At the end of settings.php, add the following include() directive:

<?php
/* ... end of settings.php */
include('settings-local.php');

Then, in settings-local.php, put the following code:

<?php
$port_forwards = array(
  'firewalled1.example.com' => '9991',
  'firewalled2.example.com' => '9992',
  'firewalled3.example.com' => '9993',
);
 
foreach($databases as $name => &$db) {
  // Is this a port-forwarded host
  if (!isset($port_forwards[$db['default']['host']])) {
    continue;
  }
 
  // Substitute in the host and port, keeping a record of
  // the old host for debugging purposes
  $db['default']['port'] = $port_forwards[$db['default']['host']];
  $db['default']['_old_host'] = $db['default']['host'];
  $db['default']['host'] = 'localhost'; // We'll change this in a bit!
}

Typically you'll have your local default-default Drupal database, followed by multiple remote Migrate data sources. So we distinguish between them by seeing whether or not the host is one of our firewalled hosts.

You'll see that we've set the new connection host to be localhost. This might not work as we'll see.

3. Tricking mysql-client with /etc/hosts

If you've been given a MySQL user for your migration, it will probably have come with a password, and it'll be represented as a Drupal data source something like this:

<?php
// Primary connection
$databases['migrate_data_source']['default'] = array (
  'database' => 'remote_db',
  'username' => 'drupal',
  'password' => 'jozxyqk',
  'host' => 'firewalled1.example.com',
  'driver' => 'mysql',
);

However, the drupal user in our example has almost certainly only been given permission in MySQL to access from trusted hosts and nowhere else: maybe that's the live server, which firewalled1 sees as being called "trusted.internal.example.com". That means the SQL used to grant permissions was something like:

GRANT ALL ON remote_db.* TO 'drupal'@'trusted.internal.example.com' IDENTIFIED BY 'jozxyqk';

This is good "defence in depth", but it will also lead to the following error, even after you've got your port forwarding set up:

mysql -u drupal -h localhost -P 9993 remote_db -p
Enter password: 
ERROR 1045 (28000): Access denied for user 'drupal'@'localhost' (using password: YES)

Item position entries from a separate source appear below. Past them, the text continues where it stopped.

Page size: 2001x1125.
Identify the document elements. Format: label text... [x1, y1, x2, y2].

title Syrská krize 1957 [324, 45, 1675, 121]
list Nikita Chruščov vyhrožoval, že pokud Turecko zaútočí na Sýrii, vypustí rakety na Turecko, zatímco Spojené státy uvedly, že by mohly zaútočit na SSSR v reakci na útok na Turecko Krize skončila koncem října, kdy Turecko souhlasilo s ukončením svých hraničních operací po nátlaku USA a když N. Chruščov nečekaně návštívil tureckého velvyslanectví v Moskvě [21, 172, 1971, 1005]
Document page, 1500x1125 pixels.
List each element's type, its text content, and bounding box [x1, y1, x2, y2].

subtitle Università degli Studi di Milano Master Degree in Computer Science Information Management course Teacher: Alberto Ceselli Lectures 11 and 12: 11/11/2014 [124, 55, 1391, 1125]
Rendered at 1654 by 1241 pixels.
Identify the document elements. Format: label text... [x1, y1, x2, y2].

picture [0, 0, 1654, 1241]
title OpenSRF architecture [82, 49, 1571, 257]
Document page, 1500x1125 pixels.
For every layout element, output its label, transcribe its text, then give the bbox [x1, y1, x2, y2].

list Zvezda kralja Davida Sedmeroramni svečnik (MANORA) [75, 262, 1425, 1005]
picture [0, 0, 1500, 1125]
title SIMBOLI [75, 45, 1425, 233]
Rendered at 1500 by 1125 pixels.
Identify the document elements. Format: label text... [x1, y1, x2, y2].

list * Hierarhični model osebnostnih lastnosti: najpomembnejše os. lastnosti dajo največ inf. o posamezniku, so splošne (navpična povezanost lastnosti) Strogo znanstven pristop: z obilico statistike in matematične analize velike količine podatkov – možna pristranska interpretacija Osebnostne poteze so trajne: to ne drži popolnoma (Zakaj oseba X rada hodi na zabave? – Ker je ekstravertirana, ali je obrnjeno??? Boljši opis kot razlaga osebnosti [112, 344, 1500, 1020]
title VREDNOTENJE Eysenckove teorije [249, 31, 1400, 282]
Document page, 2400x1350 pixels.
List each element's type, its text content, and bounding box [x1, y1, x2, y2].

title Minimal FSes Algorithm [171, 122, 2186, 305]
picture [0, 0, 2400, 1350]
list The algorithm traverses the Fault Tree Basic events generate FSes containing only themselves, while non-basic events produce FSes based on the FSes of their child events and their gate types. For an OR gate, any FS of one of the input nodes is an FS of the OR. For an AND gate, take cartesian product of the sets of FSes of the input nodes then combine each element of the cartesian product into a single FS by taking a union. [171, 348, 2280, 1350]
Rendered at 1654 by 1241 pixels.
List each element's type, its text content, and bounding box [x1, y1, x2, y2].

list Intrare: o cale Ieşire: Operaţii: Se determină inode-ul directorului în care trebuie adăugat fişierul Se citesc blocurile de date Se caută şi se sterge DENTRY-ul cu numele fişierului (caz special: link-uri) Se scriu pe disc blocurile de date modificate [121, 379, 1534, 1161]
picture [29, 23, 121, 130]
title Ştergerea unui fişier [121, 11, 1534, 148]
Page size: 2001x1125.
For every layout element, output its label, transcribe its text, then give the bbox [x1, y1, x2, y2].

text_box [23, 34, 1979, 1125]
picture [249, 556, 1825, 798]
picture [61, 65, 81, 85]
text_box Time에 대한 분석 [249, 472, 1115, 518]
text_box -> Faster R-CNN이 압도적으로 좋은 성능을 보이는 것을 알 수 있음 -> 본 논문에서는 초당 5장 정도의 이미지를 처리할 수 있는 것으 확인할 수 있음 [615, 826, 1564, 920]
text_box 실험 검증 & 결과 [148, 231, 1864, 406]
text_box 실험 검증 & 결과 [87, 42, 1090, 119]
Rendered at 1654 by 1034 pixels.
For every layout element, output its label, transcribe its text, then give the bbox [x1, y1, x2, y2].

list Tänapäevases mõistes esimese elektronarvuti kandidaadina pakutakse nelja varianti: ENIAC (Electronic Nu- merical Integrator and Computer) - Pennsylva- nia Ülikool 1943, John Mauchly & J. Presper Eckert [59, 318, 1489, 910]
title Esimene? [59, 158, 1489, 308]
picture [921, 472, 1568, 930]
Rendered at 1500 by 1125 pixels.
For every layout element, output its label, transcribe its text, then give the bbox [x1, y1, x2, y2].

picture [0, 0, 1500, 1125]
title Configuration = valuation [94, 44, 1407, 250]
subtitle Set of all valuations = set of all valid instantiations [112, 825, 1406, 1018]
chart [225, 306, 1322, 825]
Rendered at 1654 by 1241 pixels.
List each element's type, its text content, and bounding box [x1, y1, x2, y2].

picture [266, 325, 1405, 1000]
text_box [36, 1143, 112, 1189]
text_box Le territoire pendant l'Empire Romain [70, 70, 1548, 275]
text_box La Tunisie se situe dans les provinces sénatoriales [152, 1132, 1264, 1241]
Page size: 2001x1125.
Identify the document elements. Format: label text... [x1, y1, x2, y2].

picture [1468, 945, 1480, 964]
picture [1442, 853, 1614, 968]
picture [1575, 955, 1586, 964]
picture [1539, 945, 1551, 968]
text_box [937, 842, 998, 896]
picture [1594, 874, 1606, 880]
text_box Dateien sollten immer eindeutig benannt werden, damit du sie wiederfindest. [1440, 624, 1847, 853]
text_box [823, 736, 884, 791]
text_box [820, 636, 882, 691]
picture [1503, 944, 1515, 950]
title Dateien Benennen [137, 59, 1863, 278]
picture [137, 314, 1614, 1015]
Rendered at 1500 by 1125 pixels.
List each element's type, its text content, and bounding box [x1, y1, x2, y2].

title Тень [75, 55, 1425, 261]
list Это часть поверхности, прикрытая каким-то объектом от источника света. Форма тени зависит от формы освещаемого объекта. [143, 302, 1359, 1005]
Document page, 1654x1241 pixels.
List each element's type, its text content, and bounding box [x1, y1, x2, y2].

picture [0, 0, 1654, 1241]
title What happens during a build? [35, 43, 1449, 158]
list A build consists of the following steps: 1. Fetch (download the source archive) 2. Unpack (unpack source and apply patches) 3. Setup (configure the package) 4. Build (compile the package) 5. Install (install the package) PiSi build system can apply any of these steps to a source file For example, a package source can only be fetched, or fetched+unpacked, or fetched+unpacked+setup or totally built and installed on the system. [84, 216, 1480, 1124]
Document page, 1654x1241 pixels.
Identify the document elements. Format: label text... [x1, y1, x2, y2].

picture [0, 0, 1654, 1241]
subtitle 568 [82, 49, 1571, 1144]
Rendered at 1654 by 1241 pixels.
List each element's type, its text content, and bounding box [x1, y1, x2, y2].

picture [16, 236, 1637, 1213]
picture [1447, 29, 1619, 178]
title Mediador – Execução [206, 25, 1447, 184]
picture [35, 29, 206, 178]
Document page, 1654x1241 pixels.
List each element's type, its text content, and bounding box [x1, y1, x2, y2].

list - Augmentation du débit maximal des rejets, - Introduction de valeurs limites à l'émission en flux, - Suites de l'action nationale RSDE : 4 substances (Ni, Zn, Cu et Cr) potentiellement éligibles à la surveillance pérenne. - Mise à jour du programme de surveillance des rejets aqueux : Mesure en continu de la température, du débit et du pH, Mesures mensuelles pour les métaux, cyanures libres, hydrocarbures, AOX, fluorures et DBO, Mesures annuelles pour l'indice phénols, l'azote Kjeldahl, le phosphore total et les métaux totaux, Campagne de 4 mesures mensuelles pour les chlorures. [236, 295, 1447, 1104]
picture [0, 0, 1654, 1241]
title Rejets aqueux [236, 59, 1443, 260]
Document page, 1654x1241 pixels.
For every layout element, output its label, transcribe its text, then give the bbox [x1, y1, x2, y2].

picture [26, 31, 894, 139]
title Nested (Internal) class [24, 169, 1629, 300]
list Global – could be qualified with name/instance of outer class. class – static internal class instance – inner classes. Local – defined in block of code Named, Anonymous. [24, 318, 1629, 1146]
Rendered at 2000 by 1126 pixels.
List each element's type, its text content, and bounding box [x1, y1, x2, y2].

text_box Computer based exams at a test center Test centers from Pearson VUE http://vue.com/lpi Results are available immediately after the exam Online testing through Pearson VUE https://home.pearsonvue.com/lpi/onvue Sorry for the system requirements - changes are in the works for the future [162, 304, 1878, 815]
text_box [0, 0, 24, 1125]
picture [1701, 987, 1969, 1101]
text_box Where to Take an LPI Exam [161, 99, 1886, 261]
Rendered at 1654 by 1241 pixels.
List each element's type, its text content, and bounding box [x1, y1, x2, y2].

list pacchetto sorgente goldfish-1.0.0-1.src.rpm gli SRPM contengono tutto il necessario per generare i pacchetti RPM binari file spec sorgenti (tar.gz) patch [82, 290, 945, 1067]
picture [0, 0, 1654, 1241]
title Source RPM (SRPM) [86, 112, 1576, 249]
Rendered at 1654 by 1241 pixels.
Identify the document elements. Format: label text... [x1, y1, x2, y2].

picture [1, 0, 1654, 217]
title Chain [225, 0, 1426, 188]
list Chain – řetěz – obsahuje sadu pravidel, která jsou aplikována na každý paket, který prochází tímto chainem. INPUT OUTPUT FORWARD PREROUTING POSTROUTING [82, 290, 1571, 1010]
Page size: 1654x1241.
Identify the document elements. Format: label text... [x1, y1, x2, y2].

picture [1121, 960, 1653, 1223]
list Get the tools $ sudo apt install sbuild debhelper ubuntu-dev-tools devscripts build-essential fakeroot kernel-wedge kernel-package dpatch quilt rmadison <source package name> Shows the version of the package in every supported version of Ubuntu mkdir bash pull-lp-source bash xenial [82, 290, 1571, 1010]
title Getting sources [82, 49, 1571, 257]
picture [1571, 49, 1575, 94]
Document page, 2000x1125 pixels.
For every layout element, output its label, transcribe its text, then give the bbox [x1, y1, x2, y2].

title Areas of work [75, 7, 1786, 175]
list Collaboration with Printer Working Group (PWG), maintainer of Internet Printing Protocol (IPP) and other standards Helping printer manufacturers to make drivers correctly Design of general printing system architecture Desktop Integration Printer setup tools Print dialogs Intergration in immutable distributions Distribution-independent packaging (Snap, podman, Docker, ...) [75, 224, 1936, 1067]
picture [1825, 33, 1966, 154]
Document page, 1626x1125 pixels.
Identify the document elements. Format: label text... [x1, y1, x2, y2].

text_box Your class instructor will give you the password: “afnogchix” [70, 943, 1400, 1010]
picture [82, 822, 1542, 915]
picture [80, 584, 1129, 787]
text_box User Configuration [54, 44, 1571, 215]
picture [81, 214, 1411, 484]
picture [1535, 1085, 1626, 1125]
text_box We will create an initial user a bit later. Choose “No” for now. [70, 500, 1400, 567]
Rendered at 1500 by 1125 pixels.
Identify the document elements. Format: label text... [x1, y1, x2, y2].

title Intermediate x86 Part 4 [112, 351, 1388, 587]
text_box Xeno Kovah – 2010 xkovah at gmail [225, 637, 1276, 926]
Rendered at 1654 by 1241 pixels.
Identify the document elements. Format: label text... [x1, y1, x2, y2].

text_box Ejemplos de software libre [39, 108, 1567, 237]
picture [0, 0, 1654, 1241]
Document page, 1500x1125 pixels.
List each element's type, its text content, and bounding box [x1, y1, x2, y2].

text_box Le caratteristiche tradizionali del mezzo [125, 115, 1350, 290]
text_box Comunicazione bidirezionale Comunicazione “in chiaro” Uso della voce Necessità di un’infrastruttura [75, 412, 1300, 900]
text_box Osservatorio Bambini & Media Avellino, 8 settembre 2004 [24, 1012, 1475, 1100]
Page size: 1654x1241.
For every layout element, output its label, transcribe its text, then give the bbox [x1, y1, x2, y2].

How to trick mysql-client into thinking you're coming from trusted.internal.example.com? Add this line to /etc/hosts:

127.0.0.1 trusted.internal.example.com

and connect using host=trusted.internal.example.com , not host=localhost:

mysql -u migration -h trusted.internal.example.com -P 9993 aadblog -p
Enter password: 
Reading table information for completion of table and column names
...

Update the code snippet defined above in 2, to use the new host, and you should be away. Once you're able to navigate to the Migrate admin screen, that means Drupal has successfully accessed all MySQL data sources.

That was a bit of a roundabout way of setting up a migration, wasn't it?

Absolutely. If at all possible, you should get a sysadmin to reconfigure the server instead. But sometimes, for whatever reason, that just isn't possible. In those cases, it's good to know that there exists a workaround - however tortuous.